The Vans RV-3 plans are pretty light when it comes to the open canopy retention “system”. The suggestion is to use a string/cord to hold it in the open position – mine used a white string that stands out like a sore thumb. Aesthetically, it was horrible; functionally it was effective. It was about as low tech and silly looking as could be imagined and did not provide any protection from a gust of wind blowing the canopy closed. However; it was very simple and light. I wanted to improve this.
Randy Lervold built a spectacular RV-3B and came up with a neat gas strut/gas spring solution to this problem. I followed his lead on this which he documented on his website.
The gas spring can be purchased from McMaster-Carr and is part 4138T581. It is described as a Gas Spring with Ball-Joint End Fitting, 15 lb Force, 20.12″ Extended Length, 8.27″ Stroke.
Figuring out the mounting and mechanics of the system is a little bit of a challenge as it is impossible to reach from the outside with the canopy closed. I safety wired the strut closed, climbed into the airplane, closed the lid (canopy), and started playing with mounting points. As noted, this is not easy as there isn’t a lot of room to turn around and work on the area immediately behind your head. However; it is possible!!
Once I was convinced of the correct mounting points and geometry, I extended the strut and confirmed that those same points would still work in with the canopy open. Based on these locations, I began fabricated the brackets.
The top bracket is the easiest. I have the sheet metal rollover structure so riveting the top bracket on was pretty easy. If you have the tubular style, follow what Randy did. I used 1/8″ aluminum angle that I cut to a pleasing shape and used pull rivets to attach it.
The canopy bracket requires a bit more finesse. Again, I used 1/8″ aluminum (sheet, this time), the hardest stuff I could find in my spar bits bin. This was worked into the shape you see pictured and pull riveted onto the canopy frame.
While working on this, be very, very careful to avoid scratching your canopy. Once it is done, continue to be very, very careful – particularly with that first closure!
Overall, I am very happy with the modification.
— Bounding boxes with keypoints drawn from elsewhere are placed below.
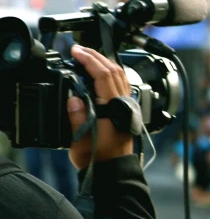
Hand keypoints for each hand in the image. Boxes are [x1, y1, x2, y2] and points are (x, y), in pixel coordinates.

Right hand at [67, 45, 133, 169]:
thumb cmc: (98, 158)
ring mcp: (127, 106)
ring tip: (89, 55)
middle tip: (79, 49)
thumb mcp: (80, 139)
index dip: (90, 60)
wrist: (114, 170)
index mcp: (113, 109)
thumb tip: (74, 97)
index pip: (104, 76)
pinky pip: (122, 85)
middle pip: (114, 71)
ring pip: (120, 76)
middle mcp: (123, 105)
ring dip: (105, 62)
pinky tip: (103, 72)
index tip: (76, 51)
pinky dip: (112, 73)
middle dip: (96, 56)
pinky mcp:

I’ve had it installed for several months and it works exactly as one would expect. I am a little concerned at the twisting forces that the spring introduce into the welded canopy frame and would really like a strut with less pressure, maybe 5-7 psi? I have failed to find a gas spring with the required dimensions and reduced pressure though. If you know where one can be found, please let me know.
I still have my string attached in case one of the brackets break and allows the canopy to fall open. I look forward to the day when I remove it!